━━ Materials provided

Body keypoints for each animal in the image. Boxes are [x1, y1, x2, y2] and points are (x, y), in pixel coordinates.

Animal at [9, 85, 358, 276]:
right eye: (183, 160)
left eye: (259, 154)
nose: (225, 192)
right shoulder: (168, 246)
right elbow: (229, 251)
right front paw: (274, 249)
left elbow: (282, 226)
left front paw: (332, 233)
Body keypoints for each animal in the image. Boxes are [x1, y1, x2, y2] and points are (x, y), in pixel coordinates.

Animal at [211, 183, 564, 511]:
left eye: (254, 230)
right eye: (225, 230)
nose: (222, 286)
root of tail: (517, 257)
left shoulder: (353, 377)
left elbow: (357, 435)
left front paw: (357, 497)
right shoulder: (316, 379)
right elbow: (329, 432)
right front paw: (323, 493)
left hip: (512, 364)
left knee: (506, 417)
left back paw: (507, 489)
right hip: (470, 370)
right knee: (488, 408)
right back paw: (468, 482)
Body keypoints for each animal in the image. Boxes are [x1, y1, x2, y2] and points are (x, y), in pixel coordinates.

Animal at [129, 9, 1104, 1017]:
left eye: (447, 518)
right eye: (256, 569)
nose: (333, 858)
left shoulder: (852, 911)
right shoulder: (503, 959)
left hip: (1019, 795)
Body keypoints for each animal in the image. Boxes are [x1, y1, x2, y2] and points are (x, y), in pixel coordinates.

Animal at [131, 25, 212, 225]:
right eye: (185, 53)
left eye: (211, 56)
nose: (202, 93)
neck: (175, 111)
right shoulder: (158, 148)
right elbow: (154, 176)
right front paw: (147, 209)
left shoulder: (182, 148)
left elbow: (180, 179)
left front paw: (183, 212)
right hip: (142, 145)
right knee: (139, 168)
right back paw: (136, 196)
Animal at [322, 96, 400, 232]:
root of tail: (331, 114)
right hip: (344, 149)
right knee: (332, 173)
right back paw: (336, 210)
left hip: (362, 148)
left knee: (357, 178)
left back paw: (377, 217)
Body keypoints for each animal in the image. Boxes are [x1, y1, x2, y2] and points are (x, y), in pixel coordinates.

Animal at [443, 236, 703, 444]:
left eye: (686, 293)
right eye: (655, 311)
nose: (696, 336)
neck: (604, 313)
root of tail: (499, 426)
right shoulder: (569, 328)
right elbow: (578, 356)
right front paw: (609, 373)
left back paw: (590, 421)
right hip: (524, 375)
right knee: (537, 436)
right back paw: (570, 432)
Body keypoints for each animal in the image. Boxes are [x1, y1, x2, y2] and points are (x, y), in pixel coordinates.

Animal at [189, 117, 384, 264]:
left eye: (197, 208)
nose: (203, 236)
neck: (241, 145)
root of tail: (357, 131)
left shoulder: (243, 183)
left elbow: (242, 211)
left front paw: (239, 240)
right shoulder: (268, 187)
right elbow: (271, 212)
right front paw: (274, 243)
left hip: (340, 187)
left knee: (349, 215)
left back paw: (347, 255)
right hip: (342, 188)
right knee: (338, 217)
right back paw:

━━━━

• Required work: From the entries above, say how many lines contain "elbow". Only the number is wanted.

• Reply: 9